Folha de S. Paulo


Lotado de projetos, Miguel Falabella estreia 'O Homem de la Mancha'

Miguel Falabella, 60, diz ter vontade de investir em musicais originais no Brasil.

"Queria, quero recuperar, eu vou fazer ainda", afirma o ator e diretor à Folha durante um almoço em um restaurante paulistano. Conta da intenção em fazer um musical chamado "Guanabara", inspirado na vida bucólica que levou durante a infância na Ilha do Governador, no Rio.

Por enquanto, a originalidade ele credita à sua montagem de "O Homem de la Mancha", musical que reestreia no dia 9 de março no Teatro Alfa, em São Paulo.

A obra do norte-americano Dale Wasserman, com música de Mitch Leigh e letras de Joe Darion, não é uma releitura de "Dom Quixote". Fala de seu autor, Miguel de Cervantes, que, preso pela Inquisição, encena seu famoso romance para se defender.

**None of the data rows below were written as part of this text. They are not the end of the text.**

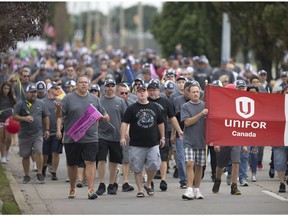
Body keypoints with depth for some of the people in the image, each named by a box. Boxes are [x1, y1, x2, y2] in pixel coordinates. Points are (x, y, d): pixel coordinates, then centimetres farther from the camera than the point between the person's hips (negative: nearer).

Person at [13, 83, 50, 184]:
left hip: (38, 133, 0)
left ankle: (39, 174, -6)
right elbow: (15, 116, -3)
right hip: (24, 134, 0)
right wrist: (24, 118, -19)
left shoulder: (40, 103, 9)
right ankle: (26, 176, 18)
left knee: (38, 152, -15)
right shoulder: (20, 104, 1)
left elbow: (46, 117, 15)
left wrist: (47, 129, 9)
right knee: (25, 155, 6)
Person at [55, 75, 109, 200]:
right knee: (72, 165, 10)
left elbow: (102, 115, 17)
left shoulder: (94, 99, 10)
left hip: (90, 137, 0)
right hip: (72, 138, 0)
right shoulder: (68, 98, 2)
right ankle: (72, 189, 26)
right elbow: (59, 115, -1)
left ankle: (91, 189, -14)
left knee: (90, 162, -11)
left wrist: (105, 118, -6)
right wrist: (58, 109, -23)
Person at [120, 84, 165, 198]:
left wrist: (162, 137, 18)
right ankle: (140, 190, 12)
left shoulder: (154, 107, 11)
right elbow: (125, 123, -5)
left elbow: (160, 123, 20)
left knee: (154, 165, -8)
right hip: (136, 145, -2)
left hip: (153, 143, 2)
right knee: (137, 168, 1)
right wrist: (123, 137, -16)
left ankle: (148, 184, 17)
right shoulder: (132, 109, 2)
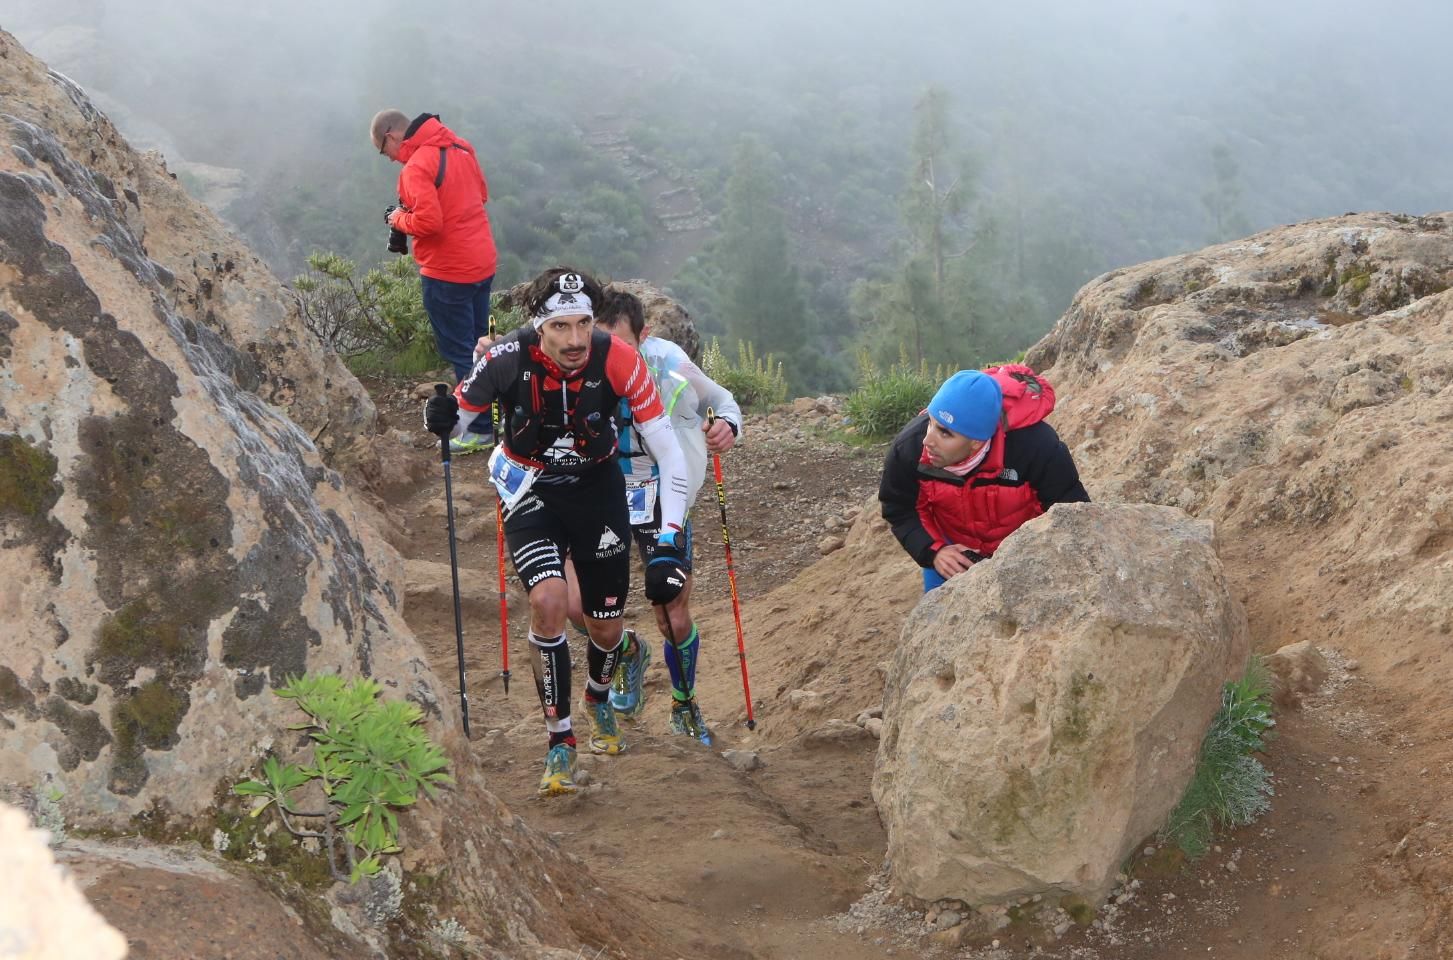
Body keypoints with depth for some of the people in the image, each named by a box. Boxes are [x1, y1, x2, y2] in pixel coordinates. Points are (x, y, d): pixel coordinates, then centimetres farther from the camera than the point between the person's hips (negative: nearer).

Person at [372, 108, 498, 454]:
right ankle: (493, 415, 29)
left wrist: (399, 219, -7)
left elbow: (428, 223, -27)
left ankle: (481, 430, 7)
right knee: (479, 344, 20)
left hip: (447, 273, -8)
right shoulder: (460, 146, 6)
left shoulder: (416, 167, -19)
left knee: (459, 351, 2)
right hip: (483, 263, 8)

Em sua versão, Falabella transporta o ambiente espanhol para um manicômio brasileiro, repleto de referências ao artista sergipano Arthur Bispo do Rosário (1911-89), que sofria de esquizofrenia.

"É um dos trabalhos de que mais me orgulho", diz o diretor. "A grande fala da peça [de 1965], que é 'ver a vida como ela é, e não como ela deveria ser', traz a história para hoje, quando vivemos momentos aterradores. É uma ficção científica [o momento político brasileiro]. Nós não temos líderes. Tragam um mocinho, por favor."

Lenise Pinheiro/Folhapress
Peça
Cleto Baccic e Jorge Maya em 'O Home de la Mancha'

Na TV, critica o país na série "Brasil a Bordo" (Globo), que já teve seus episódios gravados, mas ainda não tem previsão de estreia. "É um voo cego sobre o país", afirma o ator sobre o programa, retrato de uma companhia aérea falida cujo slogan é "Prefere de ônibus?". "Tem até arrastão dentro do avião."

Indiretamente, as piadas fazem referências a figuras políticas do país, como um deputado corrupto (Eduardo Cunha) e sua mulher, que não se separa de sua bolsa azul (Cláudia Cruz foi acusada de gastar dinheiro de propina em itens de luxo) até vê-la afanada por uma aeromoça cleptomaníaca.

PIZZA

Falabella divide-se entre outro trabalho de direção, o monólogo "Uma Shirley Qualquer", com Susana Vieira, e "God", peça na qual interpreta um Deus insatisfeito com os feitos humanos.

"E eu faço para aquela plateia específica. Se eles forem talentosos, terão o melhor. Se não forem, eu corto pedaços inteiros [do texto]. Ahhh, sem dó nem piedade. Estão chatos, querem comer pizza? Eu vou aliviar para vocês: vão comer a pizza. Se a bola não está voltando, vou ficar eu jogando sozinho? Mas isso raramente acontece."

Também prepara para o próximo ano uma montagem do musical "Annie", sobre uma garota que sofre maus-tratos no orfanato. Terá a participação do grafiteiro Eduardo Kobra. "A minha ideia é ele criar uma padronagem para a gente imprimir, fazer os tecidos dos figurinos. Eu não quero fazer uma coisa realista. É uma menina numa cidade hostil, no meio de tantas."

Valentino Mello/Divulgação
Susana Vieira em cena da peça
Susana Vieira em cena da peça 'Uma Shirley Qualquer'

E diz que o mercado de musicais cresceu enormemente no país, mas ainda faltaria alinhá-lo ao turismo. "Por que não se faz uma campanha São Paulo Canta? Que é como eles venderam Nova York. Musical é uma realidade, acabou, ponto. Quem não gostar passa no caixa."

Para ele, o que se perdeu no Brasil foi uma "economia teatral": peças comerciais, mas não necessariamente de grande produção, e que atingissem um grande público.

"Era um teatro para o mundo real. Se a classe média quisesse se distrair, teatro era uma boa opção. Isso desapareceu e era o que nos permitia ter uma economia."